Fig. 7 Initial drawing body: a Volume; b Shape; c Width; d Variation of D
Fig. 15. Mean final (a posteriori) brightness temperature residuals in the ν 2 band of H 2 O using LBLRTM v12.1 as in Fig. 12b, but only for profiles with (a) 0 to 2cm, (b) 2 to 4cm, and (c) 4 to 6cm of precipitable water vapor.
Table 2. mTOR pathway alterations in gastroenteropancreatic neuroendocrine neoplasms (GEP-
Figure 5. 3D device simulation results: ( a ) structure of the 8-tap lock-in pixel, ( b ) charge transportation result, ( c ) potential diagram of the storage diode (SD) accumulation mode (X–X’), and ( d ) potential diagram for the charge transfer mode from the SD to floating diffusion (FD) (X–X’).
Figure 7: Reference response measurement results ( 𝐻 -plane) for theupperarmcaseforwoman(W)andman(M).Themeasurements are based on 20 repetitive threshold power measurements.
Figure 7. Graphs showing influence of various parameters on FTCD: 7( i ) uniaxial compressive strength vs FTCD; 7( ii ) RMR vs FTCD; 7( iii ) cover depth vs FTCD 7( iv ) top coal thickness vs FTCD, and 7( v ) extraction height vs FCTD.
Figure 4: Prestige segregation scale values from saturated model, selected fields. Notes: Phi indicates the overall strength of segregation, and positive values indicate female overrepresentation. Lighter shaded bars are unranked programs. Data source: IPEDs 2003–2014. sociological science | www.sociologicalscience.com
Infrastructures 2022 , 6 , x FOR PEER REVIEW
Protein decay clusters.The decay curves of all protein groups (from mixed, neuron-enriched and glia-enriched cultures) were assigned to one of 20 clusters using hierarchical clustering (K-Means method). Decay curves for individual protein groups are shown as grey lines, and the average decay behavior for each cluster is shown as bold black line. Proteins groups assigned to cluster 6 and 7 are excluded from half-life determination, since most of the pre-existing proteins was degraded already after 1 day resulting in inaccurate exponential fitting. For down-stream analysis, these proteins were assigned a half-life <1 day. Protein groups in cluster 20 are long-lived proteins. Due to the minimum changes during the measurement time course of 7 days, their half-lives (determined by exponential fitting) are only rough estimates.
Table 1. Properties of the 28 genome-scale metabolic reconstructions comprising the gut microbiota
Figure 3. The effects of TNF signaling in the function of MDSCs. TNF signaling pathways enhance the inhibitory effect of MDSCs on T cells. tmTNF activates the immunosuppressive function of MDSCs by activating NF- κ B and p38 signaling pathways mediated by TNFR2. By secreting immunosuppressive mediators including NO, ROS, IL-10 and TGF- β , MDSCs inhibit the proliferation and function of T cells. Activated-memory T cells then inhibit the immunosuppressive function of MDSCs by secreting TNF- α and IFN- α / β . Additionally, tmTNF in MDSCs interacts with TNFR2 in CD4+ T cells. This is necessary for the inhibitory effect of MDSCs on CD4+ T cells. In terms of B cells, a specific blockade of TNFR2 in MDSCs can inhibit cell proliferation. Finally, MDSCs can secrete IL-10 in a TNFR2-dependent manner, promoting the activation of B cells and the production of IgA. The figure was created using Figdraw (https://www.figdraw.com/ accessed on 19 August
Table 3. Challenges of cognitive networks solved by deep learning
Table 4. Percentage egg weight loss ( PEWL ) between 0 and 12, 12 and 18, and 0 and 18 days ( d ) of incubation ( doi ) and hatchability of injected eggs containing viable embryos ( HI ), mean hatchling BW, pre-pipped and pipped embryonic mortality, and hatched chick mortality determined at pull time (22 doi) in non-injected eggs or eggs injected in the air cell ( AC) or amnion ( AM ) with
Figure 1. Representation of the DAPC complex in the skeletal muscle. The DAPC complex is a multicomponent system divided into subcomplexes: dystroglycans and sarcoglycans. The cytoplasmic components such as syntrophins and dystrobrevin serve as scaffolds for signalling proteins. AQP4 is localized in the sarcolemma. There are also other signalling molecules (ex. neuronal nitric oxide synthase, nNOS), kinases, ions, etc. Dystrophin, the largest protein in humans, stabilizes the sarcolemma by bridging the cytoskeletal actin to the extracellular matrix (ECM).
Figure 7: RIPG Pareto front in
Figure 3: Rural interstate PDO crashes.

***

▶ _Task objective_: Every line of the listing that holds the word "results" is to be found and copied.

▶ _Worked solution_:
Figure 5. 3D device simulation results: ( a ) structure of the 8-tap lock-in pixel, ( b ) charge transportation result, ( c ) potential diagram of the storage diode (SD) accumulation mode (X–X’), and ( d ) potential diagram for the charge transfer mode from the SD to floating diffusion (FD) (X–X’).
Figure 7: Reference response measurement results ( 𝐻 -plane) for theupperarmcaseforwoman(W)andman(M).Themeasurements are based on 20 repetitive threshold power measurements.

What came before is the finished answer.